Candid oder die beste aller Welten

Wer sich mit elementaren Dingen beschäftigt, kommt nicht umhin, sich die Frage zu stellen, wie denn die Welt eingerichtet ist. Somit ist es keine Überraschung, dass Voltaire den überbordenden Optimismus von Leibniz auf die Schippe genommen hat. Für Schopenhauer war der einzige „Sinn“ der Ausführungen von Leibniz, dass sie der Anlass für den Candid waren, von dem nun also die Rede sein wird.
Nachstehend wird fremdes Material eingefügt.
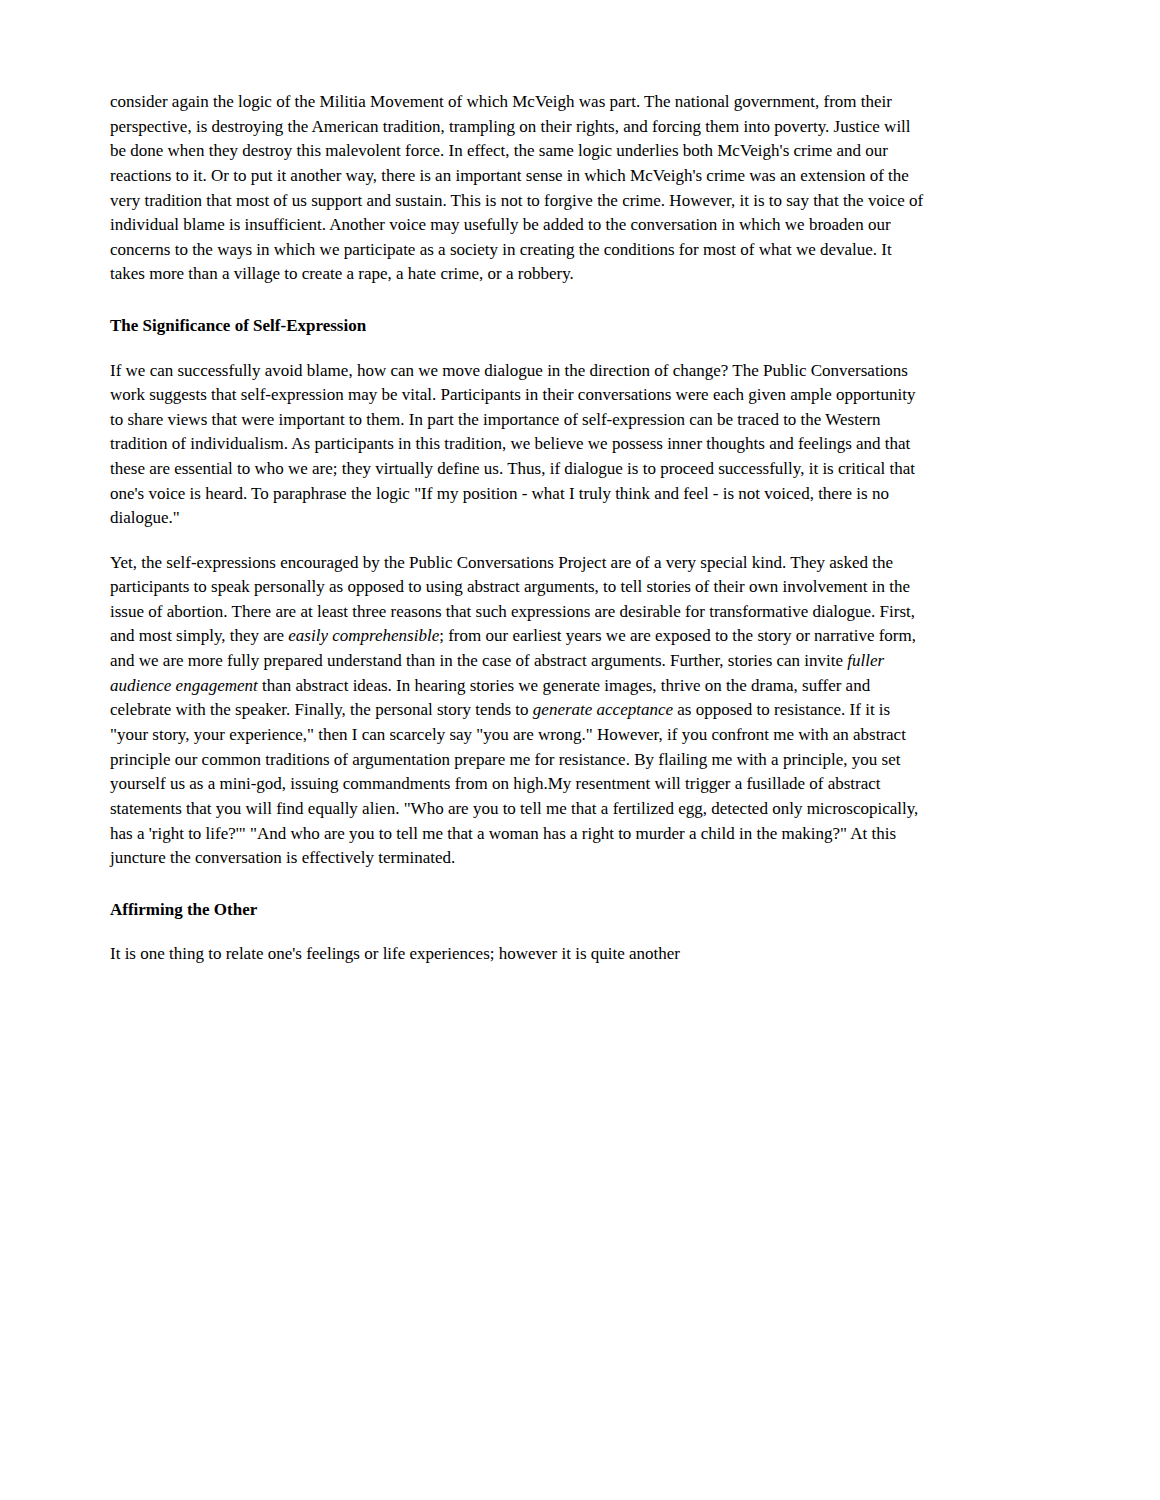consider again the logic of the Militia Movement of which McVeigh was part. The national government, from their perspective, is destroying the American tradition, trampling on their rights, and forcing them into poverty. Justice will be done when they destroy this malevolent force. In effect, the same logic underlies both McVeigh's crime and our reactions to it. Or to put it another way, there is an important sense in which McVeigh's crime was an extension of the very tradition that most of us support and sustain. This is not to forgive the crime. However, it is to say that the voice of individual blame is insufficient. Another voice may usefully be added to the conversation in which we broaden our concerns to the ways in which we participate as a society in creating the conditions for most of what we devalue. It takes more than a village to create a rape, a hate crime, or a robbery.
The Significance of Self-Expression
If we can successfully avoid blame, how can we move dialogue in the direction of change? The Public Conversations work suggests that self-expression may be vital. Participants in their conversations were each given ample opportunity to share views that were important to them. In part the importance of self-expression can be traced to the Western tradition of individualism. As participants in this tradition, we believe we possess inner thoughts and feelings and that these are essential to who we are; they virtually define us. Thus, if dialogue is to proceed successfully, it is critical that one's voice is heard. To paraphrase the logic "If my position - what I truly think and feel - is not voiced, there is no dialogue."
Yet, the self-expressions encouraged by the Public Conversations Project are of a very special kind. They asked the participants to speak personally as opposed to using abstract arguments, to tell stories of their own involvement in the issue of abortion. There are at least three reasons that such expressions are desirable for transformative dialogue. First, and most simply, they are easily comprehensible; from our earliest years we are exposed to the story or narrative form, and we are more fully prepared understand than in the case of abstract arguments. Further, stories can invite fuller audience engagement than abstract ideas. In hearing stories we generate images, thrive on the drama, suffer and celebrate with the speaker. Finally, the personal story tends to generate acceptance as opposed to resistance. If it is "your story, your experience," then I can scarcely say "you are wrong." However, if you confront me with an abstract principle our common traditions of argumentation prepare me for resistance. By flailing me with a principle, you set yourself us as a mini-god, issuing commandments from on high.My resentment will trigger a fusillade of abstract statements that you will find equally alien. "Who are you to tell me that a fertilized egg, detected only microscopically, has a 'right to life?'" "And who are you to tell me that a woman has a right to murder a child in the making?" At this juncture the conversation is effectively terminated.
Affirming the Other
It is one thing to relate one's feelings or life experiences; however it is quite another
Dieser Candid hat es faustdick hinter den Ohren. Er ist so etwas wie ein Antiheld der kuriosesten Sorte. Die Liebe zu Kunigunde hat zur Folge, dass er aus dem Paradies vertrieben wird. Was er dann erlebt und mitansehen muss, ist von Grauenhaftigkeit, Naturgewalt, Absurdität und tragikomischer Belehrung durchzogen. Pangloss, sein Lehrer, war ihm stets zur Seite gestanden, wenn es galt, die beste aller Welten heraufzubeschwören. Die Reise in die große, weite Welt sieht er als Möglichkeit, dieser Erkenntnis ganz nahe kommen zu können.

Noch so viel Unbill vermögen es nicht, Candid an der besten aller Welten zweifeln zu lassen. Er wird selbst zum Mörder, aber in der besten aller Welten muss das wohl so sein. Mit einem Schiff, zu Fuß und sogar gemeinsam mit Widdern ist er unterwegs, begleitet von erfahrenen Philosophen. Er wird übel übers Ohr gehauen, nachdem er durch die glückliche Fügung des Schicksals zu einem kleinen Schatz gekommen war. Sein vorrangiges Ziel ist jedoch nicht nur die Bestätigung der Erkenntnis von Pangloss, sondern auch das Aufspüren von Kunigunde, die mittlerweile ebenso aus dem Paradies vertrieben wurde und nunmehr wie eine Magd in diesem oder jenem Erdteil einem Herrn zu dienen hat.

Schiffe gehen unter, Erdbeben kosten tausenden Menschen das Leben, Menschen werden gequält, massakriert, ihrer Würde beraubt. All dies vor den Augen von Candid, der dennoch die weisen Worte seines Lehrers Pangloss nicht in Zweifel ziehen will. Selbst schwere Prügel, die er selbst über sich ergehen lassen muss, ändern daran nichts. Was sich alles so an Widerwärtigkeit auf der Welt breit macht, bestätigt doch nur, dass es sich um die beste aller Welten handelt. Denn sie ist nunmal genau so eingerichtet, wie es sein soll! Nur in Eldorado, wohin es ihn und einen Weggefährten eines Tages verschlägt, ist das Leben voller Freuden, Anerkennung und Edelsteinen. Allerdings will er dort nicht dauerhaft seine Zelte aufschlagen, immerhin gilt es Kunigunde zu finden. Seine Odyssee findet ein glückliches Ende und doch wieder nicht, das weiß er nicht einmal selbst einzuschätzen.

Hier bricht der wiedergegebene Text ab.